|GRIFFIS, TIMOTHY - University Of Minnesota|
Submitted to: Journal of Environmental Quality
Publication Type: Peer Reviewed Journal
Publication Acceptance Date: 10/30/2012
Publication Date: 2/11/2013
Citation: Fassbinder, J.J., Schultz, N.M., Baker, J.M., Griffis, T.J. 2013. Automated, low-power chamber system for measuring nitrous oxide emissions. Journal of Environmental Quality. 42(2):606-614.
Interpretive Summary: Nitrous oxide is a potent greenhouse gas, with 300 times the global warming potential of carbon dioxide, and agriculture is the primary source of it. Research on ways to reduce nitrous oxide production has been hampered by a lack of reliable data, because it is episodic in nature and difficult to measure. Here we describe an automated system, capable of continuous, unattended measurement and powered by solar panels and a wind turbine. The latter means that it can be deployed in remote field locations where AC power is not available.
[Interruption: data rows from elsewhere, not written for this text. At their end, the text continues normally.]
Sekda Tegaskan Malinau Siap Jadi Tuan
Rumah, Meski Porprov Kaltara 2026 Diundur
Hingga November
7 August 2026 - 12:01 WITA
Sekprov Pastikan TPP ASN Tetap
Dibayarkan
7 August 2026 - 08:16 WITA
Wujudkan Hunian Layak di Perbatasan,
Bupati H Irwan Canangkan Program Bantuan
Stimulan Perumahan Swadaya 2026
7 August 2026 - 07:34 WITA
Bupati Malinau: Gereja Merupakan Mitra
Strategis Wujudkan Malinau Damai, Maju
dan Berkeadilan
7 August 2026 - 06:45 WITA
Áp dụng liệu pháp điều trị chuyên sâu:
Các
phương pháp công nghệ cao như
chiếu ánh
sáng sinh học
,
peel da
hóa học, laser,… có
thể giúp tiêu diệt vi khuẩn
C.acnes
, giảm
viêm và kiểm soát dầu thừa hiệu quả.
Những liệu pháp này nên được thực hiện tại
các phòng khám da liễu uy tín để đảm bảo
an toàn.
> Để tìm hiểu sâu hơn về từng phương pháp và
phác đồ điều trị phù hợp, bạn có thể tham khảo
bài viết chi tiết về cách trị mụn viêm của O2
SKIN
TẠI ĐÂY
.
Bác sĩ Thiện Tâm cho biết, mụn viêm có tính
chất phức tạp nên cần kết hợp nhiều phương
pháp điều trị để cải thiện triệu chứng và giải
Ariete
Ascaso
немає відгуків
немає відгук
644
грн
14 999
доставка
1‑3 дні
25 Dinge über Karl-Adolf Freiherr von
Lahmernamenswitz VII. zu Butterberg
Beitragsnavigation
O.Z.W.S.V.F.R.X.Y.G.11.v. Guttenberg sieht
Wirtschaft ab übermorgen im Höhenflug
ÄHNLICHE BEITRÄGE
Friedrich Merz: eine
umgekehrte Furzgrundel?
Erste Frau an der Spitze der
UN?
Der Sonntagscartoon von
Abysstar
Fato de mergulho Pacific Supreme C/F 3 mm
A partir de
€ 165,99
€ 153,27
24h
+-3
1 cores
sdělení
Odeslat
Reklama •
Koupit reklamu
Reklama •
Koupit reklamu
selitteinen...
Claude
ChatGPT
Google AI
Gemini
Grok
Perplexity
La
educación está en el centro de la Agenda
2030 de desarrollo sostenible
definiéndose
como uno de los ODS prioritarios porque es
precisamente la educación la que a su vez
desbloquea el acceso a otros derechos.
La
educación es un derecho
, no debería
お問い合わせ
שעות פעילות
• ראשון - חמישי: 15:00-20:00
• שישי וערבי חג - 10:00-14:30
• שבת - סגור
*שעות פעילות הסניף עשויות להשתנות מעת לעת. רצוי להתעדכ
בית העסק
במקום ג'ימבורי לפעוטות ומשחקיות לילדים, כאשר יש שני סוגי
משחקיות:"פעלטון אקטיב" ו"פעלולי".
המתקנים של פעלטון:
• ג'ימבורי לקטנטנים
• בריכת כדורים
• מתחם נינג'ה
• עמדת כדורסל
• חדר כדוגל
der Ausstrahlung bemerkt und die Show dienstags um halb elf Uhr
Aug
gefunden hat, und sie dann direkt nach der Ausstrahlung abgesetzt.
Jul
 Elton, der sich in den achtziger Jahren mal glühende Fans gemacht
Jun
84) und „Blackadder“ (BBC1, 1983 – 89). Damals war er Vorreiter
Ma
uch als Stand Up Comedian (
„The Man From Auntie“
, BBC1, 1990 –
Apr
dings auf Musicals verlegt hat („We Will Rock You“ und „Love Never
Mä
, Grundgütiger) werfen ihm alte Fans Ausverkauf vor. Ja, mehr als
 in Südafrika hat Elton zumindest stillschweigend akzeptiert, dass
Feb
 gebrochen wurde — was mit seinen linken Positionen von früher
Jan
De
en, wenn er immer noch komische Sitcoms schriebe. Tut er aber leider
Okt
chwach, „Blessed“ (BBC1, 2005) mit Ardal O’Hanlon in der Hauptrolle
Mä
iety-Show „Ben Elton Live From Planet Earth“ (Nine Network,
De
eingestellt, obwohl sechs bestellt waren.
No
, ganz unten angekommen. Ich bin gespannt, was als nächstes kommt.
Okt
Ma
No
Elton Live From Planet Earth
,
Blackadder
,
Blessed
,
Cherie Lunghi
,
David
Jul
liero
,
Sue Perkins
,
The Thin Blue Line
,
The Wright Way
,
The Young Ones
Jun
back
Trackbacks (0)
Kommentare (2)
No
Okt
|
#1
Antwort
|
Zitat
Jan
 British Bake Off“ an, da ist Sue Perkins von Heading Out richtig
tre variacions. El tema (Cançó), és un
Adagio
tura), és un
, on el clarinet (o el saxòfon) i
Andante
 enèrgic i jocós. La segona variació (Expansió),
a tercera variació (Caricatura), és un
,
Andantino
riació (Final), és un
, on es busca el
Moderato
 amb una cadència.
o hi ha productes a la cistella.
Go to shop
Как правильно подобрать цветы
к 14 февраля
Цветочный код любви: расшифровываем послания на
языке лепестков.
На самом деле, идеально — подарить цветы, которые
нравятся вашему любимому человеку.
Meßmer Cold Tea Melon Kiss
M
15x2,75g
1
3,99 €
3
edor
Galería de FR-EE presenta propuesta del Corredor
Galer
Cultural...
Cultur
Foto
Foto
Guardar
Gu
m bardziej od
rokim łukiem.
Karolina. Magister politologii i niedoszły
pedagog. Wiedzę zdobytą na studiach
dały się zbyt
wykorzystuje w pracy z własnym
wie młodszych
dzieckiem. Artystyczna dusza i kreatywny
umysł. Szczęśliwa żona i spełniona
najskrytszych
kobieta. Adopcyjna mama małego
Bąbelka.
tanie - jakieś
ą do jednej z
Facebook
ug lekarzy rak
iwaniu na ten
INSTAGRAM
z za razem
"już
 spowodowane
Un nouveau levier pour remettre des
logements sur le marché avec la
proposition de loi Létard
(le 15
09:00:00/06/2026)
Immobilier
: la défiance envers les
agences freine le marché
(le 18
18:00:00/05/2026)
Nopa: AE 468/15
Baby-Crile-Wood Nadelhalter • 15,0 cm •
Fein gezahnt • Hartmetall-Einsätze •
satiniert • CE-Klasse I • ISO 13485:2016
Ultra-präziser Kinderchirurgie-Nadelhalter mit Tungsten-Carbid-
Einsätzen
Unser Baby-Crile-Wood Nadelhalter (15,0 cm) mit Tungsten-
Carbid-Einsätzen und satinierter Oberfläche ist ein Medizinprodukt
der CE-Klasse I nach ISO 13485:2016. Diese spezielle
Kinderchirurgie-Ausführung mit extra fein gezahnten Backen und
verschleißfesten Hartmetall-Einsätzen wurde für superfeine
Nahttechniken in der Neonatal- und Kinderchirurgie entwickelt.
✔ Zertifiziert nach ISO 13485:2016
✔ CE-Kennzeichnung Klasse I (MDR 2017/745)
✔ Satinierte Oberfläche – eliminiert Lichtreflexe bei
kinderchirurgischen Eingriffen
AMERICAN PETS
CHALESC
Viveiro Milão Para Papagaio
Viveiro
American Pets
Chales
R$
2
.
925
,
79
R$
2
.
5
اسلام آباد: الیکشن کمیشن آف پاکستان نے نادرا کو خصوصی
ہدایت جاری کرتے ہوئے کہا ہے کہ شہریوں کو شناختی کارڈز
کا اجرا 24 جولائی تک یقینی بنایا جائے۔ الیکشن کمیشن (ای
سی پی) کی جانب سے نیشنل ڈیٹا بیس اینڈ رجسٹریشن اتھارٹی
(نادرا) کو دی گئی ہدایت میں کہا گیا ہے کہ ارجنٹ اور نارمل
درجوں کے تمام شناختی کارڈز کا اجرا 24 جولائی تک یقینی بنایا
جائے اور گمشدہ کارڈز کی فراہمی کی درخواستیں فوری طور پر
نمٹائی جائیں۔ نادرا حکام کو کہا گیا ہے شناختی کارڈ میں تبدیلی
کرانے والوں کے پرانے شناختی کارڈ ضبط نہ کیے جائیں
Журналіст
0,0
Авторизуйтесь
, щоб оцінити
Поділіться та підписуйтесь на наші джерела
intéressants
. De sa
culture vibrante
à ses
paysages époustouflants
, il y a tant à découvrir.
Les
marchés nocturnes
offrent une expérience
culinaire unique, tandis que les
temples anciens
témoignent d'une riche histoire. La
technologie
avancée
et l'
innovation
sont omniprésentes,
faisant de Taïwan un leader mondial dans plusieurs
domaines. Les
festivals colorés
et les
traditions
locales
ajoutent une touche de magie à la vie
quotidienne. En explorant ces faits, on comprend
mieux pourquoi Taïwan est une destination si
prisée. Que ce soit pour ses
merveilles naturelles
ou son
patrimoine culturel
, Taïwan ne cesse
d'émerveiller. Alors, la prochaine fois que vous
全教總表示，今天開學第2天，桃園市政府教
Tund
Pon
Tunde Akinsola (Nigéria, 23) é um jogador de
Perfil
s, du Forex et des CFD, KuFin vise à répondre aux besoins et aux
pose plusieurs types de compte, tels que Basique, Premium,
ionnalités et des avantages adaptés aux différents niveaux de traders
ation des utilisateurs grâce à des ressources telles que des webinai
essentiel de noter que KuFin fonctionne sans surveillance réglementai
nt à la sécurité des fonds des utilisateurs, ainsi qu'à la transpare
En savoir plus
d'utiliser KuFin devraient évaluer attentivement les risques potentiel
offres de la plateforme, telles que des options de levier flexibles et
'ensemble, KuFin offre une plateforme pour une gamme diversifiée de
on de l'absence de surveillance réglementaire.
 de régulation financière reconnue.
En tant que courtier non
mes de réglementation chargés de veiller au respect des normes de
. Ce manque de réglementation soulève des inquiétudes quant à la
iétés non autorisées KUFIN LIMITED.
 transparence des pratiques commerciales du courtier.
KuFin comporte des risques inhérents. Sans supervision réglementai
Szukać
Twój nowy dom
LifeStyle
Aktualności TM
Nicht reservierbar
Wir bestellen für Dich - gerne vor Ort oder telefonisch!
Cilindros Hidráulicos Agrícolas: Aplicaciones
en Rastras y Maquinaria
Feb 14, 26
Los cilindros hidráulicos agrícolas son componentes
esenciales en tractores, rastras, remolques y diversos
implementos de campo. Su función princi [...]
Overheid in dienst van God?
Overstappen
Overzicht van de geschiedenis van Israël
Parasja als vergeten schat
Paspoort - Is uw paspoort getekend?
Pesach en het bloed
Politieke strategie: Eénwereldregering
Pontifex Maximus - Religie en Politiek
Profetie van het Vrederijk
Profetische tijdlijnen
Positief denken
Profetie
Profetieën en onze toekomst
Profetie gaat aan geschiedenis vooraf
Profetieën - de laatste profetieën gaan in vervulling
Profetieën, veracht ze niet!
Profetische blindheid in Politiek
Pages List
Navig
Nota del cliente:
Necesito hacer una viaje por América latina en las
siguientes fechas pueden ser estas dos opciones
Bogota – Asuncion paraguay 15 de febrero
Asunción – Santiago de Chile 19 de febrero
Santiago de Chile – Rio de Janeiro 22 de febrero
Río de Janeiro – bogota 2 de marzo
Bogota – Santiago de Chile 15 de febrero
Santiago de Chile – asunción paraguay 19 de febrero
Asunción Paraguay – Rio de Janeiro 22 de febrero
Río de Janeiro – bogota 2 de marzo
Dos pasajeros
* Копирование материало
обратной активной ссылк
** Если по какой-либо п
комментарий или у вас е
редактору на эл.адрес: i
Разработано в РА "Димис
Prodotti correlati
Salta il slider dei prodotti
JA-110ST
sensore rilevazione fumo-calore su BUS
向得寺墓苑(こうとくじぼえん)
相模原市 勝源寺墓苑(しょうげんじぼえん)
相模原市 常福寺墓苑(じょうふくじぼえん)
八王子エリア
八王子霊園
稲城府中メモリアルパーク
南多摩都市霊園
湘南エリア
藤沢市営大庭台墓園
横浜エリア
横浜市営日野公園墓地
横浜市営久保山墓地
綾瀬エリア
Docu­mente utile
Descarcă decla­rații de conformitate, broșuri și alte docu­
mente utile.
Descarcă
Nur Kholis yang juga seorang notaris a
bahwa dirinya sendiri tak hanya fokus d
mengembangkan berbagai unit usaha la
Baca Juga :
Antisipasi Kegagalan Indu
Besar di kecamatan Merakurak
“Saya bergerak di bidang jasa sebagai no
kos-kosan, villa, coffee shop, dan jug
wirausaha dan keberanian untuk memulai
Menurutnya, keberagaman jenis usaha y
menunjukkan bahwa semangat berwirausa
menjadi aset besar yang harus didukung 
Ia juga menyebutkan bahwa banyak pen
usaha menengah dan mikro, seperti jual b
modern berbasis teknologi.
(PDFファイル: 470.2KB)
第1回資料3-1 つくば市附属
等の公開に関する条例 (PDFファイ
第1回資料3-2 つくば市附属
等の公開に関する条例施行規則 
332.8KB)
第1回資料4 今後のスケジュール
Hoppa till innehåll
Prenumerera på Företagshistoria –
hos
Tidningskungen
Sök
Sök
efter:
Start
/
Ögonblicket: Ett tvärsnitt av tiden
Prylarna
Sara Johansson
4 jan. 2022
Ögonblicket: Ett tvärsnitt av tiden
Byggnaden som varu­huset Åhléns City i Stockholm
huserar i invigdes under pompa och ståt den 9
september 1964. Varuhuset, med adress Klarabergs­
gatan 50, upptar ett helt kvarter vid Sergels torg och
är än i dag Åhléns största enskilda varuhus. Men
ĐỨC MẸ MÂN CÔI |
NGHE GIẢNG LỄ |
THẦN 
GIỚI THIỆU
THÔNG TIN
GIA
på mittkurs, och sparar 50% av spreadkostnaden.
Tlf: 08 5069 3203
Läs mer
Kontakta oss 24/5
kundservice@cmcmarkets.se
The system uses a relatively new analyzer that is much less expensive than previous analyzers, coupled to commercially available automated chambers originally developed to measure soil respiration. Results demonstrate that the system is accurate and reliable, and can measure nitrous oxide production continuously over the course of a growing season. In the spring and fall, when available solar power diminishes, the system has more frequent power outages, particularly at night, but this could be reduced or eliminated with a larger bank of batteries. The cumulative data from the system were also used to estimate the accuracy of cumulative emissions estimated from infrequent manual measurement, which is the more common approach. Results show that this approach is prone to errors that depend on the time of day that samples are collected and whether sampling days happen to follow heavy rains. This system will be useful for other scientists studying the impact of management practices on nitrous oxide emissions.
Technical Abstract: Continuous measurement of soil emissions is needed to constrain estimates of N2O loss to the atmosphere. Here, we describe the performance of a low-power, automated chamber system that can continuously measure N2O soil emissions, powered by wind and solar power. Laboratory testing of the Teledyne N2O analyzer revealed significant temperature sensitivity, causing zero drift of -10.6 ppb °C-1. However, temperature induced span drift is negligible, so the associated error in flux measurement for a typical chamber sampling period is on the order of only 0.016 nmol m-2 s-2. The 1 Hz precision of the analyzer over a 10 minute averaging interval, following wavelet decomposition, was 1.5 ppbv, equal to that of a tunable diode laser N2O analyzer. The power system performed well during summer, but system failures increased in frequency in spring and fall, usually at night. Although increased storage capacity would decrease down time, supplemental power from additional sources may still be needed to continuously run the system during spring and fall. The cumulative hourly flux data were used to assess the accuracy of integrated estimates derived from manually sampling static chambers at various frequencies (once every 4 days up to every 22 days) and at various times during the day. For all frequencies, cumulative estimates using only afternoon measurements were 15% to 43% greater than estimates using only morning measurements. Only the 7 and 19 day sampling frequencies happened to capture a spike in emissions following heavy rain on September 23, emphasizing the importance of continuous sampling.